— Родители Джейсона позвонили моей матери.
Тори поджала губы, ее глаза наполнились слезами.
— Так ты знаешь…
— Да. — Он попытался притянуть ее в объятия, но она высвободилась.
— Как дети?
— С ними все в порядке. Они сейчас у мамы.
Тори кивнула. По ее лицу текли слезы.
— Мне так жаль, — прошептал Чанс.
— Он был таким молодым. Таким умным. Все было впереди.
Понимая, что она вспоминает юношу, в которого влюбилась, Чанс тяжело сглотнул:
— Я уверен в этом.
— И веселым. — Тори встала и стала мерить шагами комнату. — И сильным.
— Врачи сказали моей маме, что он ушел сам.
Тори кивнула. Чанс набрал в грудь воздуха:
— Еще они сказали, что он умер через несколько минут после нашего визита.
На это Тори тоже кивнула, поджав губы. Чанс с облегчением продолжил:
— Иногда люди цепляются за жизнь, потому что волнуются о том, кто будет заботиться об их близких. Они считают, что наш с близнецами визит продемонстрировал Джейсону, что о тебе позаботятся.
Тори подавила смешок.
— Так что он смог пойти дальше. Он оставался, пока не убедился, что с тобой все в порядке.
— Это на него похоже.
Воодушевленный, Чанс поднялся:
— Ну конечно. Ведь он любил тебя и хотел, чтобы после его смерти с тобой все было хорошо.
Тори промолчала.
— Он просто хочет, чтобы с тобой все было в порядке, — продолжал Чанс.
Тори внезапно развернулась:
— Он этого хочет? По-моему, это ты хочешь.
— Конечно, хочу, но это не значит…
— Я знаю, ты и все остальные считают, что я должна радоваться концу его страданий. — Голос у нее сорвался. — Но я не могу. Мне так грустно, что, честное слово, у меня сердце разрывается.
Чанс сделал шаг ей навстречу:
— Тори…
Она жестом остановила его.
— Не надо. Пожалуйста. Все это, — она обвела рукой комнату, — трудно понять. Я должна оплакивать мужчину, которого обожала. Десять лет он был любовью моей жизни. А когда он больше всего нуждался во мне, я была здесь.
— Тебе нужно зарабатывать на жизнь.
— Я создавала новую жизнь. Хотя он еще не умер.
А теперь мне нужно скорбеть.
— И у тебя будет для этого время и возможность.
Она яростно помотала головой:
— Нет! Разве ты не понимаешь? Я не могу здесь оставаться. Это место напоминает мне о том, что, когда он уходил, я тоже уходила. К тебе.
— Не говори так.
— Это правда. Мы оба это знаем. — Мы ничего не делали… Тори нахмурилась.
— Мы все делали. Все важное. Мы разорвали связь с ним.
— Нет. Мы оба были очень осторожны и уважительны по отношению к нему.

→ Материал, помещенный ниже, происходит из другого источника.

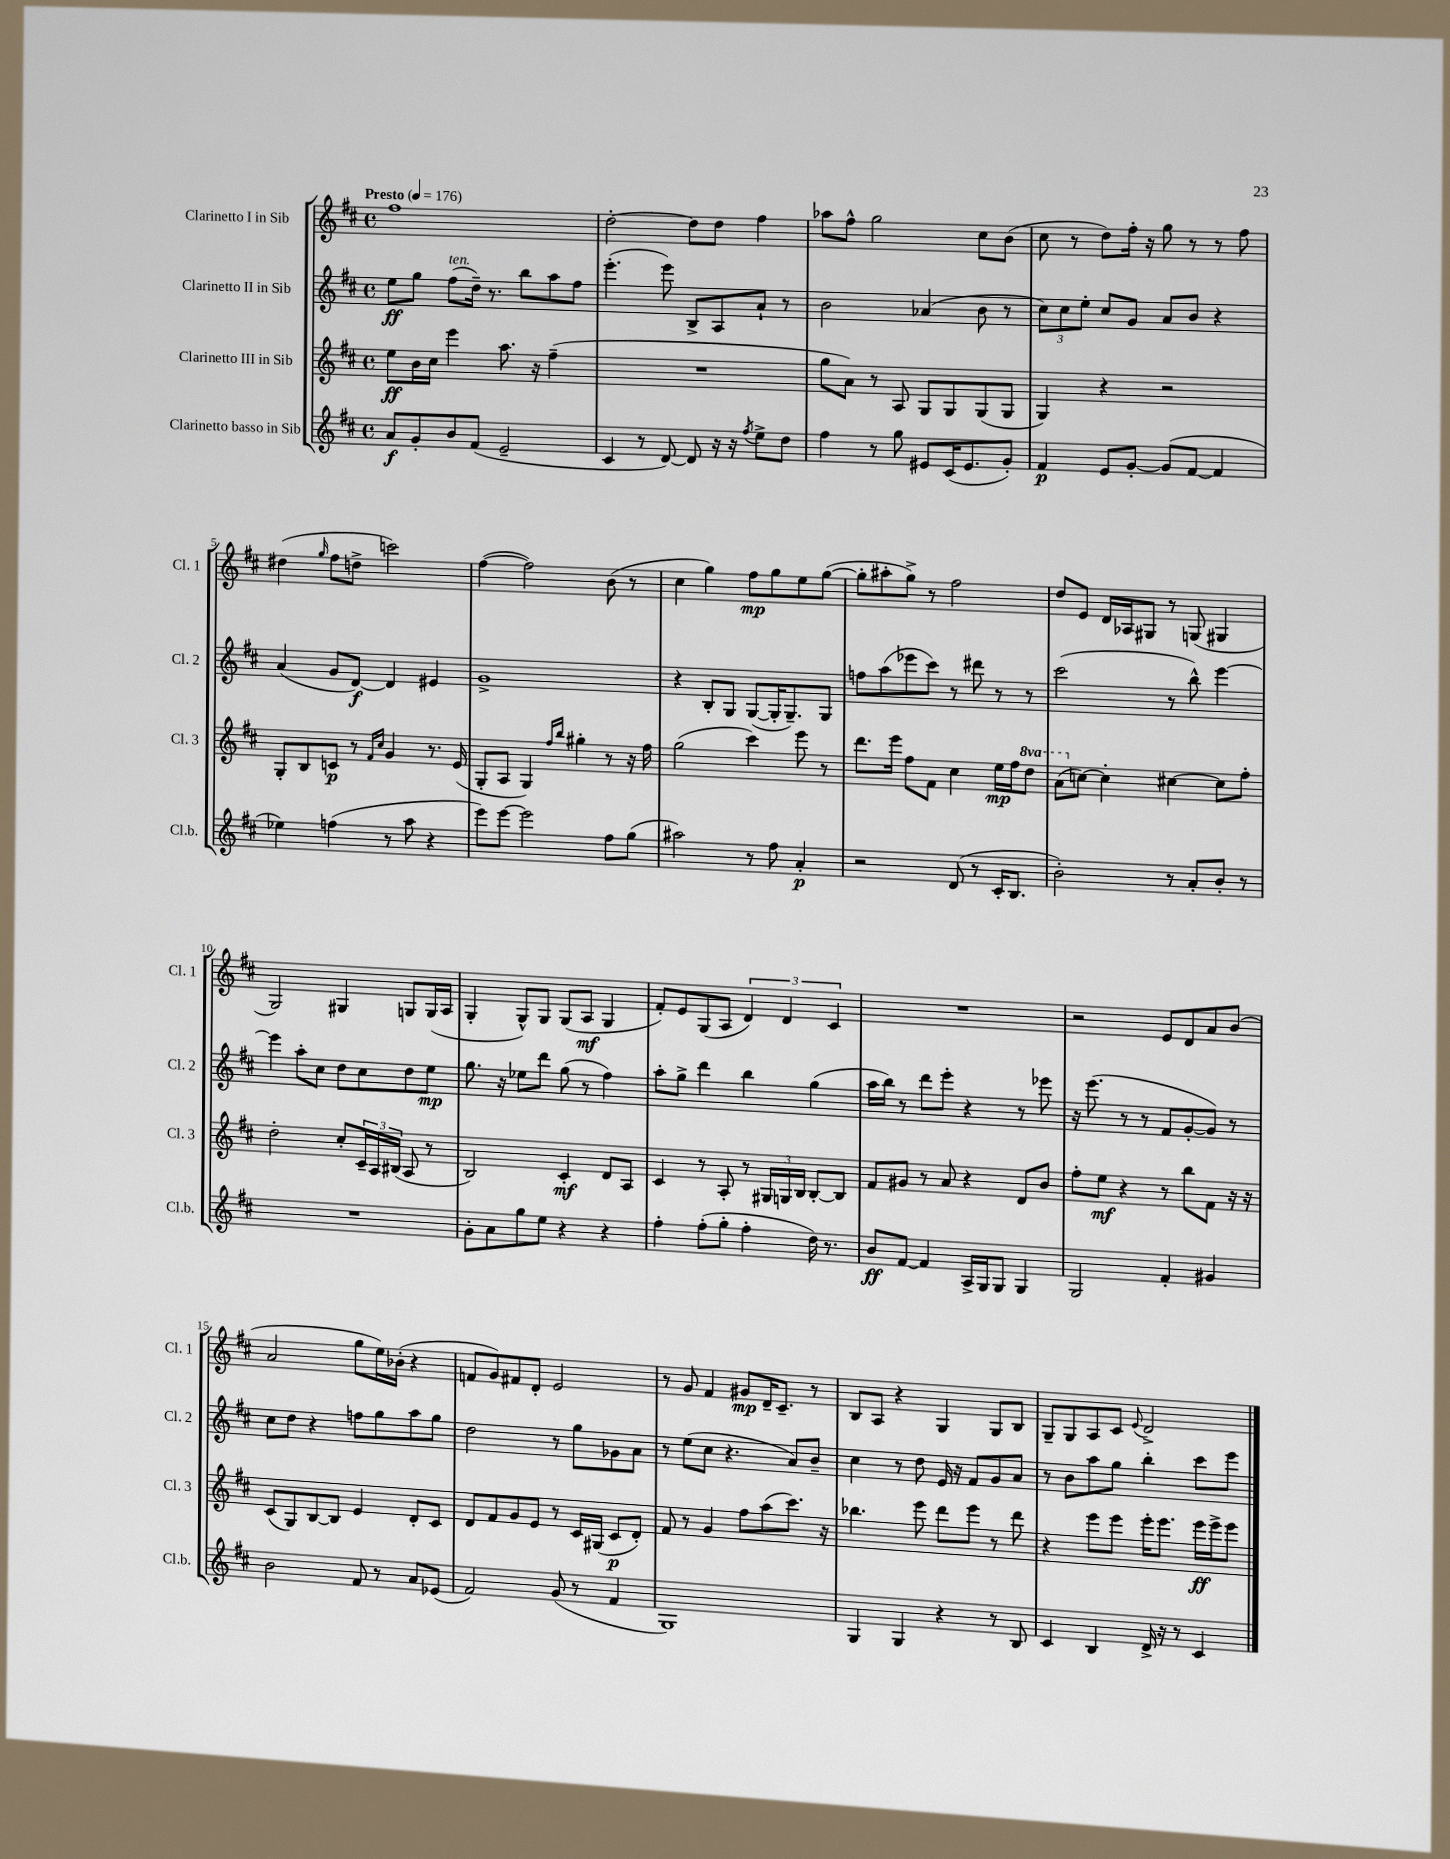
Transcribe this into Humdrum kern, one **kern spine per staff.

**kern	**dynam	**kern	**dynam	**kern	**dynam	**kern	**dynam
*part4	*part4	*part3	*part3	*part2	*part2	*part1	*part1
*staff4	*staff4	*staff3	*staff3	*staff2	*staff2	*staff1	*staff1
*I"Clarinetto basso in Sib	*	*I"Clarinetto III in Sib	*	*I"Clarinetto II in Sib	*	*I"Clarinetto I in Sib	*
*I'Cl.b.	*	*I'Cl. 3	*	*I'Cl. 2	*	*I'Cl. 1	*
*clefG2	*	*clefG2	*	*clefG2	*	*clefG2	*
*k[f#c#]	*	*k[f#c#]	*	*k[f#c#]	*	*k[f#c#]	*
*M4/4	*	*M4/4	*	*M4/4	*	*M4/4	*
*met(c)	*	*met(c)	*	*met(c)	*	*met(c)	*
*MM176	*	*MM176	*	*MM176	*	*MM176	*
=1	=1	=1	=1	=1	=1	=1	=1
!	!	!	!	!	!	!LO:TX:a:B:t=Presto	!
8a/L	f	8ee\L	ff	8ee\L	ff	1ff#	.
8g'/	.	16b\L	.	8gg\J	.	.	.
.	.	16cc#\JJ	.	.	.	.	.
!	!	!	!	!LO:TX:a:i:t=ten.	!	!	!
8b/	.	4eee\	.	(8ff#\L	.	.	.
(8f#/J	.	.	.	16dd~\Jk)	.	.	.
.	.	.	.	8.r	.	.	.
2e~/	.	8.aa\	.	.	.	.	.
.	.	.	.	8bb\L	.	.	.
.	.	16r	.	.	.	.	.
.	.	(4ff#~\	.	8aa\	.	.	.
.	.	.	.	8ff#\J	.	.	.
=2	=2	=2	=2	=2	=2	=2	=2
4c#/	.	1r	.	(4.eee'\	.	[2dd'\	.
8r	.	.	.	.	.	.	.
[8d/)	.	.	.	8eee\)	.	.	.
8d/]	.	.	.	8B^/L	.	8dd\L]	.
16r	.	.	.	8A/	.	8dd\J	.
16r	.	.	.	.	.	.	.
8qff#/	.	.	.	.	.	.	.
8ee^\L	.	.	.	8a`/J	.	4ff#\	.
8dd\J	.	.	.	8r	.	.	.
=3	=3	=3	=3	=3	=3	=3	=3
4ff#\	.	8gg\L	.	2b\	.	8aa-X\L	.
.	.	8a\J)	.	.	.	8ff#^^\J	.
8r	.	8r	.	.	.	2gg\	.
8gg\	.	8A/	.	.	.	.	.
8e#X/L	.	8G/L	.	(4a-X/	.	.	.
(16c#/K	.	8G/	.	.	.	.	.
8.e#/	.	.	.	.	.	.	.
.	.	(8G/	.	8b\	.	8cc#\L	.
8g'/J)	.	8G/J	.	8r	.	(8b\J	.
=4	=4	=4	=4	=4	=4	=4	=4
4f#/	p	4G/)	.	12cc#\L)	.	8cc#\	.
.	.	.	.	12cc#\	.	.	.
.	.	.	.	.	.	8r	.
.	.	.	.	12ee'\J	.	.	.
8e/L	.	4r	.	8cc#/L	.	8dd\L)	.
[8g'/J	.	.	.	8g/J	.	16ff#'\Jk	.
.	.	.	.	.	.	16r	.
(8g/L]	.	2r	.	8a/L	.	8gg\	.
[8f#/J	.	.	.	8b/J	.	8r	.
4f#/]	.	.	.	4r	.	8r	.
.	.	.	.	.	.	8ff#\	.
!!LO:LB:g=z
=5	=5	=5	=5	=5	=5	=5	=5
4ee-X\)	.	8G'/L	.	(4a/	.	(4dd#X\	.
.	.	8B/	.	.	.	.	.
.	.	.	.	.	.	16qqgg/	.
(4ffn\	.	8cn/J	p	8g/L	.	8ff#\L	.
.	.	8r	.	[8d/J)	f	8ddn^\J	.
.	.	16qqf#/LL	.	.	.	.	.
.	.	16qqcc#/JJ	.	.	.	.	.
8r	.	4g/	.	4d/]	.	2cccn\)	.
8aa\	.	.	.	.	.	.	.
4r	.	8.r	.	4e#X/	.	.	.
.	.	(16e/	.	.	.	.	.
=6	=6	=6	=6	=6	=6	=6	=6
8eee\L)	.	8G'/L	.	1g^	.	([4ff#\	.
[8eee\J	.	8A/J	.	.	.	.	.
2eee\]	.	4G/)	.	.	.	2ff#\])	.
.	.	16qqff#/LL	.	.	.	.	.
.	.	16qqbb/JJ	.	.	.	.	.
.	.	4gg#X'\	.	.	.	.	.
8ff#\L	.	8r	.	.	.	(8b\	.
(8gg\J	.	16r	.	.	.	8r	.
.	.	16ff#\	.	.	.	.	.
=7	=7	=7	=7	=7	=7	=7	=7
2aa#X\)	.	(2gg\	.	4r	.	4cc#\	.
.	.	.	.	8B'/L	.	4gg\)	.
.	.	.	.	8G/J	.	.	.
8r	.	4ccc#\)	.	([8G/L	.	8ff#\L	mp
8ff#\	.	.	.	16G'/K]	.	8gg\	.
.	.	.	.	8.G~/)	.	.	.
4a'/	p	8eee\	.	.	.	8ee\	.
.	.	8r	.	8G/J	.	([8gg\J	.
=8	=8	=8	=8	=8	=8	=8	=8
2r	.	8.ddd\L	.	8ffn\L	.	8gg'\L]	.
.	.	.	.	(8aa\	.	8aa#X'\	.
.	.	16eee\Jk	.	.	.	.	.
.	.	8ff#\L	.	8eee-X\	.	8gg^\J)	.
.	.	8f#\J	.	8ccc#\J)	.	8r	.
(8d/	.	4cc#\	.	8r	.	2ff#\	.
8r	.	.	.	8ddd#X\	.	.	.
16c#'/KL	.	16ee\LL	mp	8r	.	.	.
8.B/J	.	16ff#\J	.	.	.	.	.
*	*	*8va	*	*	*	*	*
.	.	8ddd\J	.	8r	.	.	.
=9	=9	=9	=9	=9	=9	=9	=9
2b'\)	.	(8aa\L	.	(2ccc#\	.	8dd/L	.
*	*	*X8va	*	*	*	*	*
.	.	[8ccn\J)	.	.	.	8e/J	.
.	.	4cc'\]	.	.	.	16d/LL	.
.	.	.	.	.	.	16A-X/J	.
.	.	.	.	.	.	8G#X/J	.
8r	.	[4cc#X\	.	8r	.	8r	.
8a'/L	.	.	.	8bb^^\)	.	(8Gn/	.
8b'/J	.	8cc#\L]	.	[4eee\	.	4G#X/	.
8r	.	8ff#'\J	.	.	.	.	.
!!LO:LB:g=z
=10	=10	=10	=10	=10	=10	=10	=10
1r	.	2dd'\	.	4eee\]	.	2G/)	.
.	.	.	.	8aa'\L	.	.	.
.	.	.	.	8cc#\J	.	.	.
.	.	8cc#'/L	.	8dd\L	.	4G#X/	.
.	.	24c#~/L	.	8cc#\	.	.	.
.	.	24A/	.	.	.	.	.
.	.	(24B#X/JJ	.	.	.	.	.
.	.	8A/	.	8dd\	.	8Gn/L	.
.	.	8r	.	8ee\J	mp	(16G/L	.
.	.	.	.	.	.	16A/JJ	.
=11	=11	=11	=11	=11	=11	=11	=11
8g'\L	.	2B/)	.	8.gg\	.	4G'/	.
8a\	.	.	.	.	.	.	.
.	.	.	.	16r	.	.	.
8gg\	.	.	.	8ee-X\L	.	8G^^/L)	.
8ee\J	.	.	.	8ddd\J	.	8G/J	.
4r	.	4c#'/	mf	(8gg\	.	(8G/L	.
.	.	.	.	8r	.	8A/J	mf
4r	.	8d/L	.	4ff#\)	.	4G/	.
.	.	8A/J	.	.	.	.	.
=12	=12	=12	=12	=12	=12	=12	=12
4ff#'\	.	4c#/	.	8aa'\L	.	8f#'/L)	.
.	.	.	.	8gg^\J	.	8e/	.
(8ff#'\L	.	8r	.	4ddd\	.	(8G/	.
8gg'\J	.	8A'/	.	.	.	8A/J	.
4ff#'\	.	8r	.	4bb\	.	6d/)	.
.	.	24G#X/LL	.	.	.	.	.
.	.	24Gn/	.	.	.	6d/	.
.	.	24B/JJ	.	.	.	.	.
16dd\)	.	[8B'/L	.	(4gg\	.	.	.
8.r	.	.	.	.	.	.	.
.	.	.	.	.	.	6c#/	.
.	.	8B/J]	.	.	.	.	.
=13	=13	=13	=13	=13	=13	=13	=13
8b/L	ff	8f#/L	.	16aa\LL	.	1r	.
.	.	.	.	16bb\JJ)	.	.	.
[8f#/J	.	8g#X/J	.	8r	.	.	.
4f#/]	.	8r	.	8ddd\L	.	.	.
.	.	8a/	.	8eee'\J	.	.	.
16A^/LL	.	4r	.	4r	.	.	.
16G/J	.	.	.	.	.	.	.
8G/J	.	.	.	.	.	.	.
4G/	.	8d/L	.	8r	.	.	.
.	.	8b/J	.	8eee-X\	.	.	.
=14	=14	=14	=14	=14	=14	=14	=14
2G/	.	8ff#'\L	.	16r	.	2r	.
.	.	.	.	(8.eee\	.	.	.
.	.	8ee\J	mf	.	.	.	.
.	.	4r	.	8r	.	.	.
.	.	.	.	8r	.	.	.
4f#'/	.	8r	.	8f#/L	.	8e/L	.
.	.	8bb\L	.	[8g'/	.	8d/	.
4g#X/	.	8f#\J	.	8g/J])	.	8a/	.
.	.	16r	.	8r	.	(8b/J	.
.	.	16r	.	.	.	.	.
!!LO:LB:g=z
=15	=15	=15	=15	=15	=15	=15	=15
2b\	.	(8c#/L	.	8cc#\L	.	2a/	.
.	.	8G/)	.	8dd\J	.	.	.
.	.	[8B/	.	4r	.	.	.
.	.	8B/J]	.	.	.	.	.
8f#/	.	4e/	.	8ffn\L	.	8gg\L	.
8r	.	.	.	8gg\	.	16ee\L)	.
.	.	.	.	.	.	(16b-X'\JJ	.
8a/L	.	8d'/L	.	8aa\	.	4r	.
(8e-X/J	.	8c#/J	.	8gg\J	.	.	.
=16	=16	=16	=16	=16	=16	=16	=16
2f#/)	.	8d/L	.	2dd\	.	8fn/L	.
.	.	8f#/	.	.	.	8g/)	.
.	.	8g/	.	.	.	8f#X/	.
.	.	8e/J	.	.	.	8d'/J	.
(8g/	.	8r	.	8r	.	2e/	.
8r	.	16c#/LL	.	8gg\L	.	.	.
.	.	(16G#X/JJ	.	.	.	.	.
4f#/	.	8c#/L	p	8g-X\	.	.	.
.	.	8d'/J)	.	8a\J	.	.	.
=17	=17	=17	=17	=17	=17	=17	=17
1G)	.	8f#/	.	8r	.	8r	.
.	.	8r	.	(8ee\L	.	8g/	.
.	.	4g/	.	8cc#\J	.	4f#/	.
.	.	.	.	4.r	.	.	.
.	.	8ff#\L	.	.	.	8g#X/L	mp
.	.	(8aa\	.	.	.	16d~/K	.
.	.	.	.	.	.	8.c#~/J	.
.	.	8.ccc#\J)	.	8a/L)	.	.	.
.	.	.	.	8b~/J	.	8r	.
.	.	16r	.	.	.	.	.
=18	=18	=18	=18	=18	=18	=18	=18
4G/	.	4.bb-X\	.	4cc#\	.	8B/L	.
.	.	.	.	.	.	8A/J	.
4G/	.	.	.	8r	.	4r	.
.	.	8eee\	.	8dd\	.	.	.
4r	.	8ddd\L	.	16e/	.	4G/	.
.	.	.	.	16r	.	.	.
.	.	8eee\J	.	8f#/L	.	.	.
8r	.	8r	.	8g/	.	8G/L	.
8B/	.	8ddd\	.	8a/J	.	8B/J	.
=19	=19	=19	=19	=19	=19	=19	=19
4c#/	.	4r	.	8r	.	8G~/L	.
.	.	.	.	8b\L	.	8G/	.
4B/	.	8eee\L	.	8aa\	.	8A/	.
.	.	8eee\J	.	8gg\J	.	8c#/J	.
.	.	.	.	.	.	8qqe/	.
16d^/	.	16eee'\KL	.	4bb'\	.	2d^/	.
16r	.	8.eee\J	.	.	.	.	.
8r	.	.	.	.	.	.	.
4c#/	.	16eee\LL	ff	8ccc#\L	.	.	.
.	.	16eee^\J	.	.	.	.	.
.	.	8eee\J	.	8eee\J	.	.	.
==	==	==	==	==	==	==	==
*-	*-	*-	*-	*-	*-	*-	*-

Тори покачала головой, а потом потерла лицо руками. Чанс сделал еще один шаг навстречу.
— И то, что мы чувствуем, — не глупость, не мишура. — Он очень тщательно выбирал следующие слова. — Потому что я тоже тебя люблю. Искренне. Всем сердцем.
Тори закрыла глаза, потом открыла и решительно пошла в спальню. Чанс последовал за ней, но Тори не сказала ни слова, только схватила почти полную дорожную сумку и сложила в нее оставшиеся вещи.
Его охватили скорбь и отчаяние. Он сказал, что любит ее, а Тори нечего ответить? Она уходит? Дыхание перехватило, боль пронзила бешено бьющееся сердце. У него в голове мелькали миллионы аргументов. Причины, по которым она должна остаться. Но если она не отвечает на признание в любви, то разве может он произнести слова, которые она признает достаточно важными?
Чанс смотрел, как Тори пересекает гостиную, сгорбившись; ее горе было видно в каждом шаге. Он убеждал себя, что ей просто нужно время, чтобы во всем разобраться, а потом она вернется. Может, не после похорон. Может, только через несколько недель. Но через месяц, разобравшись во всем произошедшем, она вернется.
Но, когда за ней закрылась дверь, он уже в этом сомневался.
И снова джип Чанса въезжал в величественные черные ворота. На этот раз — при кладбище Сент-Джон. Длинная череда автомобилей с похоронными флагами на капотах выстроилась между тонкой лентой дороги и высокими сугробами рядом. Он не стал парковаться в конце этой очереди, а оставил джип рядом с группой деревьев, вышел и понадеялся, что черное пальто позволит ему слиться с темной корой окружающих стволов.
Скорбящие жались под маленьким элегантным навесом, который хлопал на зимнем ветру. Чанс немедленно разглядел Тори. Она жалобно всхлипывала; отец обнимал ее за плечи, а мать поддерживала с другой стороны.